# Thinking about buying this Andalusian



## Skyseternalangel (Jul 23, 2011)

Beautiful, any video of the horse moving?


----------



## soenjer55 (Dec 4, 2011)

I think he's beautiful. I can't really spot anything glaringly wrong with him. Big hip, short pasterns, maybe slightly long canon bones, maybe a straight shoulder, I'm not sure, but I think he's a very handsome guy!


----------



## tinyliny (Oct 31, 2009)

he's cute. he sure has a big head. Nice shoulder!


----------



## nyx (Jun 12, 2012)

He does have a big head! Looks a little ewe necked.. You can send him my way if you want lol hes gorgeous!


----------



## blue eyed pony (Jun 20, 2011)

^ not ewe necked IMO, just straight where you're used to seeing lots of arch (thin Andalusian, think big archy neck, right?). Still not attractive, but not as bad as a true ewe neck, and could be made to look nicer with good dressage work. The bottom line of a ewe neck is equal to or longer than the top line, that's not the case in this horse where the top line is significantly longer.

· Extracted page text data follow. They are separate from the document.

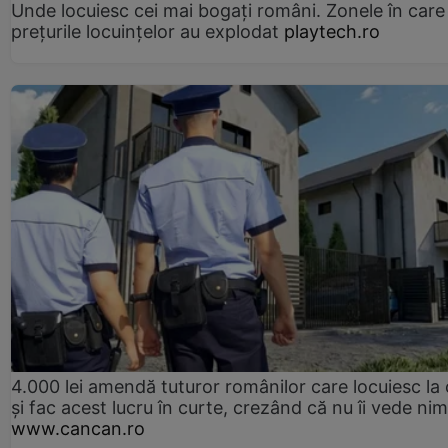
Unde locuiesc cei mai bogați români. Zonele în care
prețurile locuințelor au explodat
playtech.ro
4.000 lei amendă tuturor românilor care locuiesc la
și fac acest lucru în curte, crezând că nu îi vede ni
www.cancan.ro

Other than the neck, and the big head, I quite like him. Slightly long back for his body, and very long cannons. His body itself is quite nicely proportioned with shoulder/hip/barrel all roughly equal in size. I say his back is a tad long for his body because the point of his croup is quite far back.

EDIT; and is it just me or is he a tad back at the knee? Back at the knee isn't a good thing, but he's not terrible. I just wouldn't use him for a lot of high-impact riding such as jumping or barrels.


----------